Task objective –
Pick out and copy each line of the entries below that contains the string "series". Treat uppercase and lowercase as different.

== Given records ==

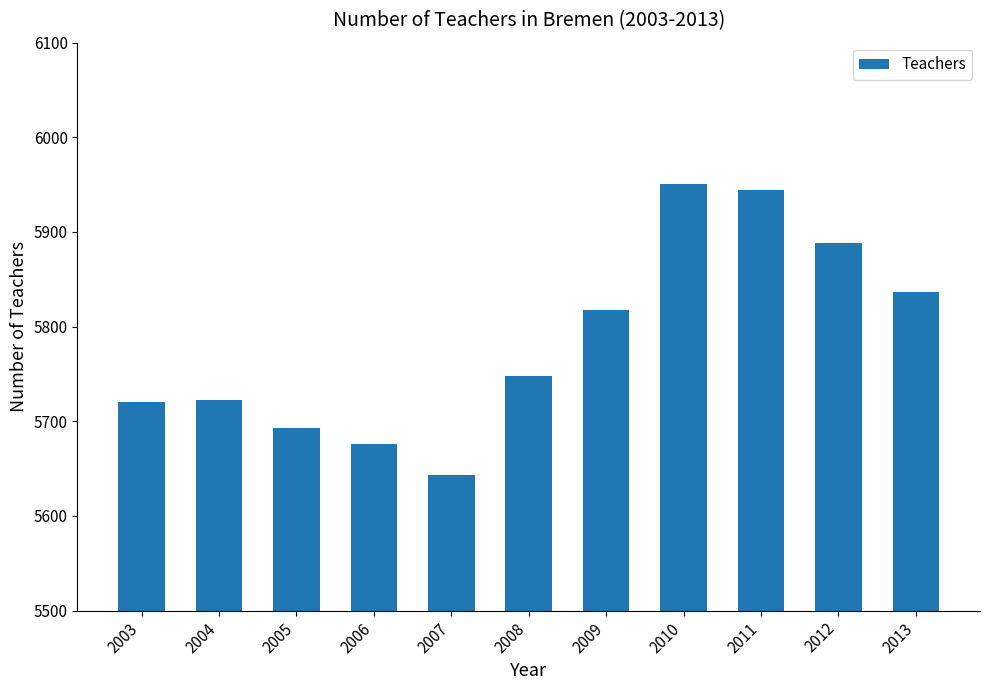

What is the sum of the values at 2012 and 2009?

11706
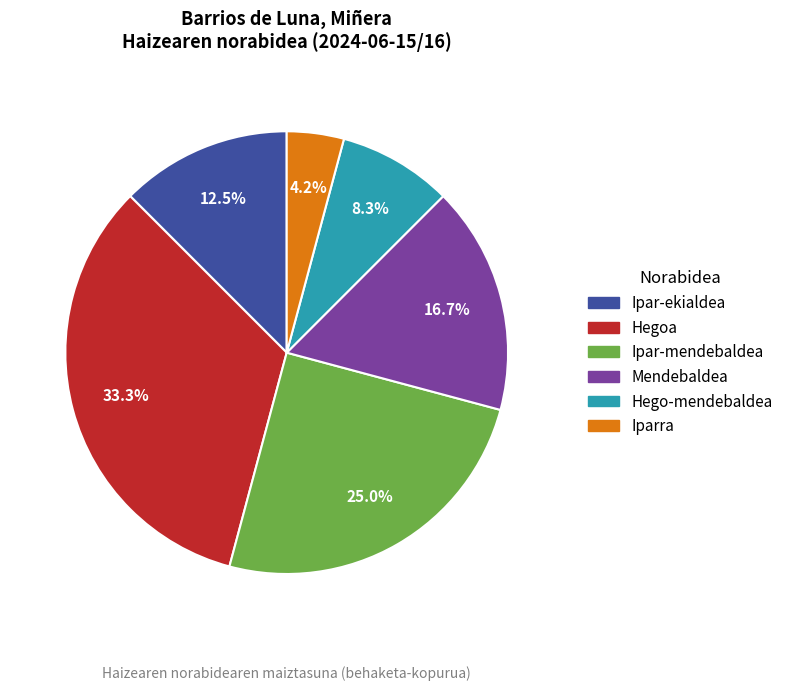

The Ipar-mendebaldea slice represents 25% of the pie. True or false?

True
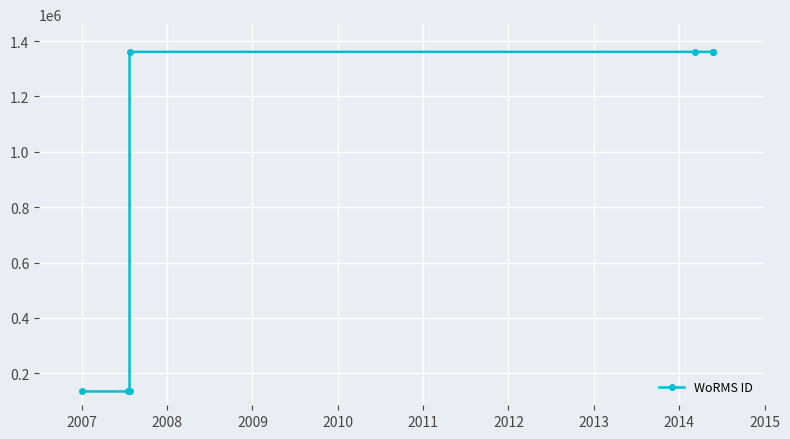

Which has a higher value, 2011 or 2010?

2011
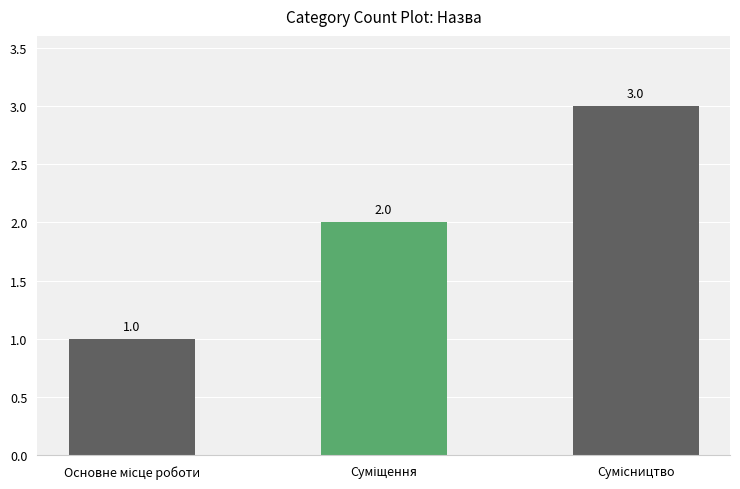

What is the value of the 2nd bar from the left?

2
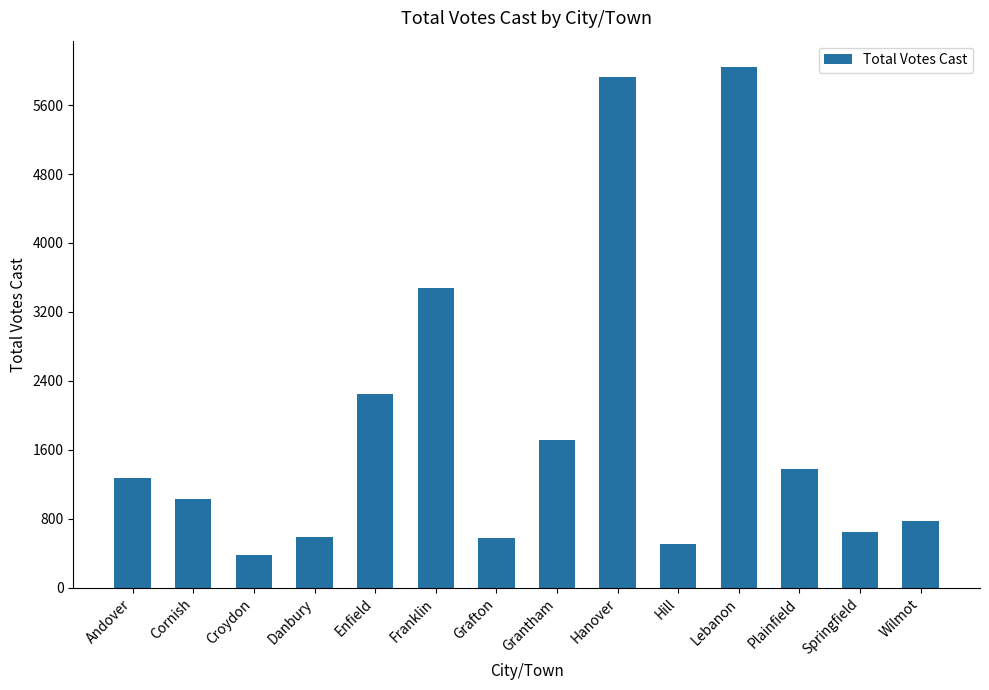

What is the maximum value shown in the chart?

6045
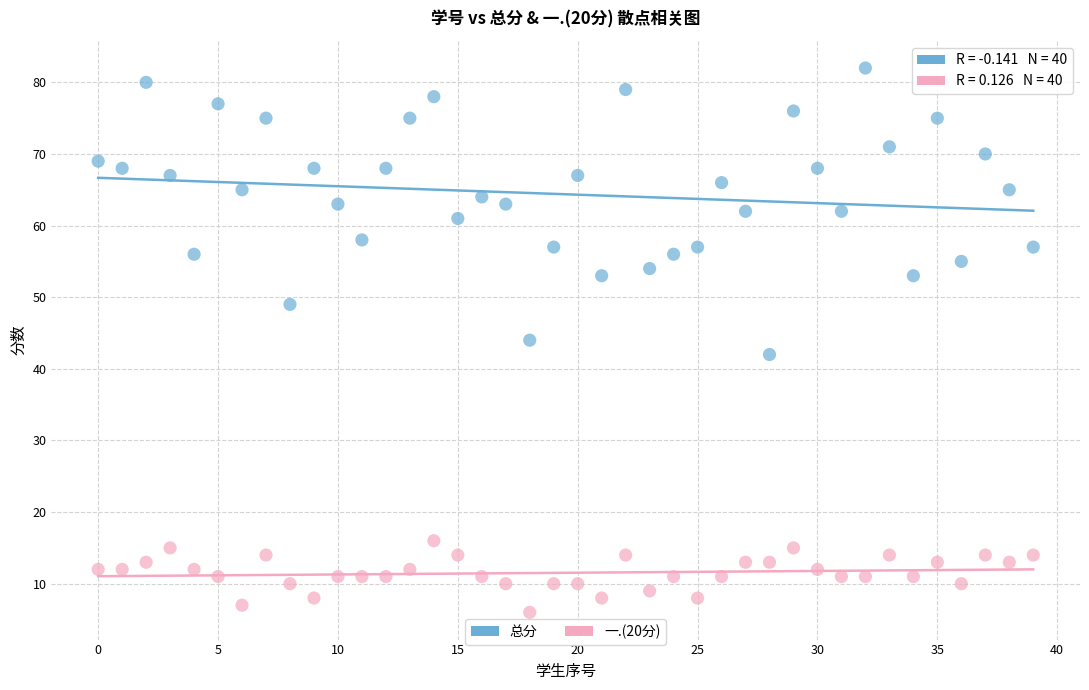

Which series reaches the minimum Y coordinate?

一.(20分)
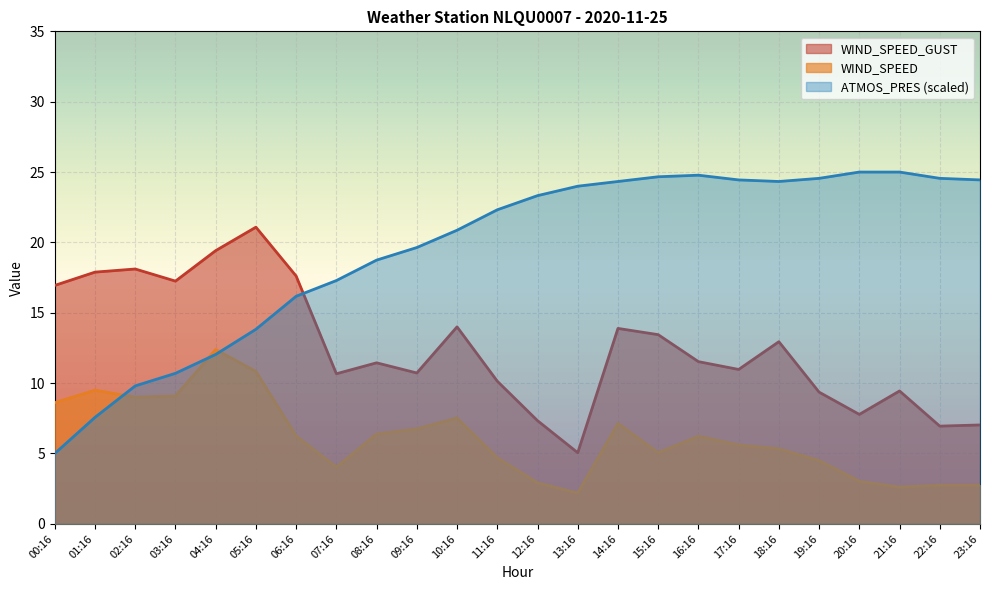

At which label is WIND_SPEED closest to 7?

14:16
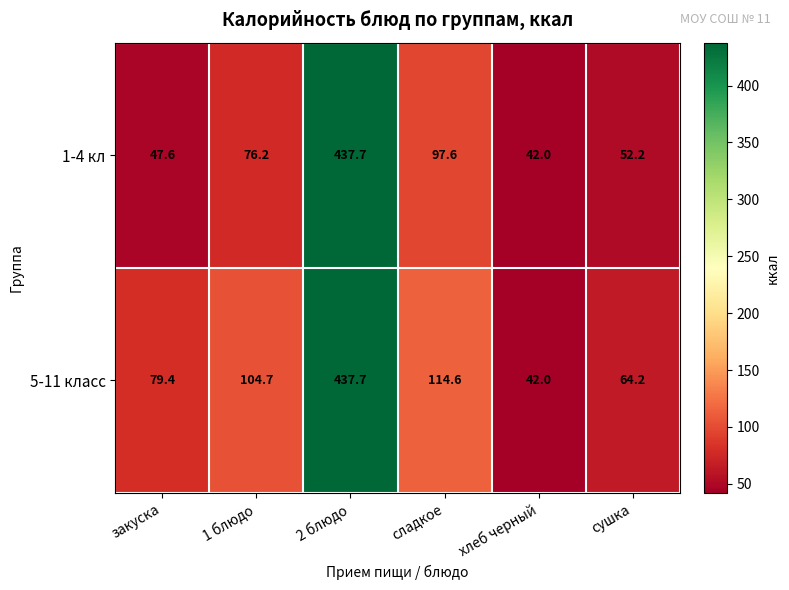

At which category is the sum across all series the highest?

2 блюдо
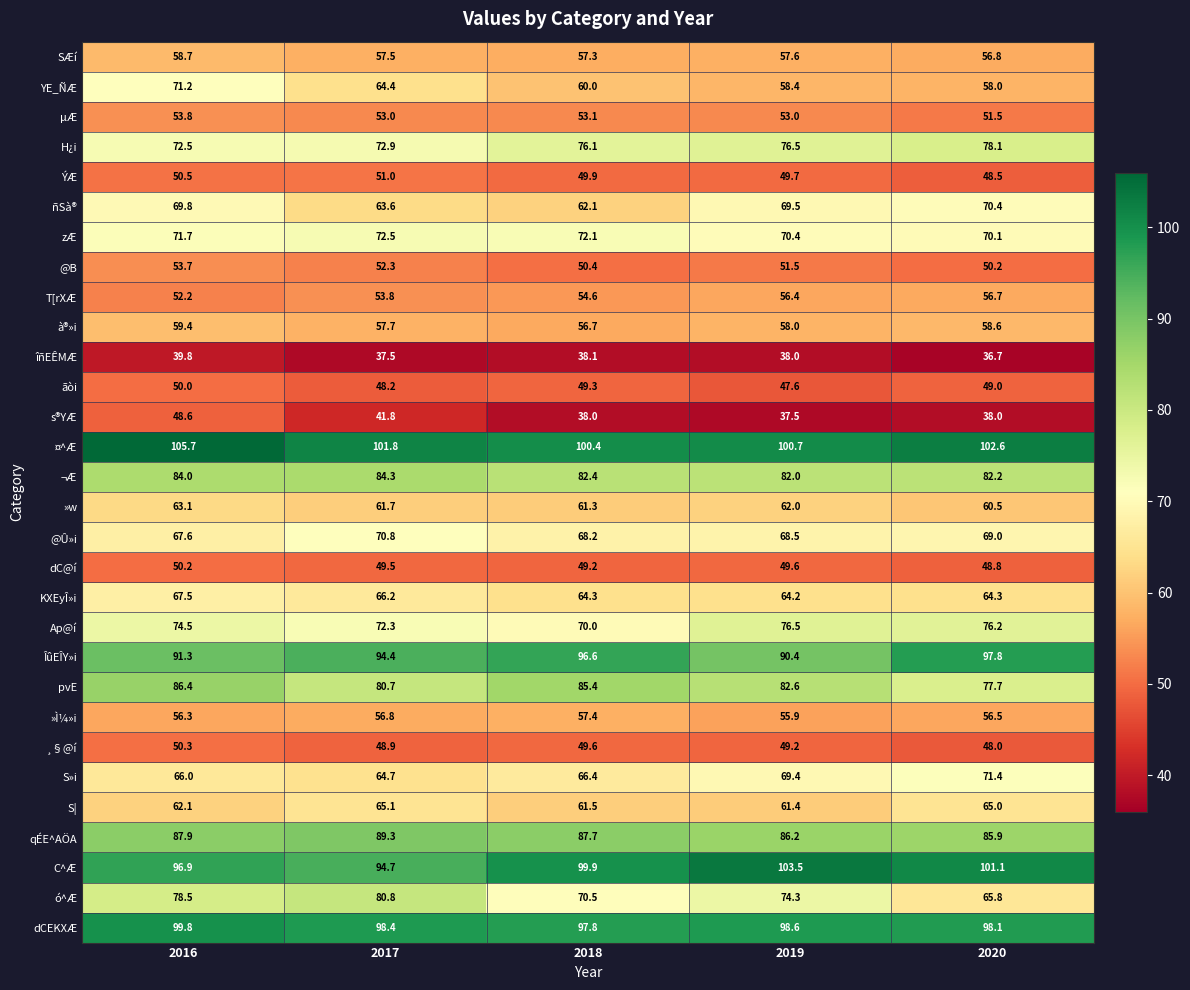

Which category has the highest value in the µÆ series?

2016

===

Exercise result –
Which series reaches the minimum Y coordinate?
At which category is the sum across all series the highest?
Which category has the highest value in the µÆ series?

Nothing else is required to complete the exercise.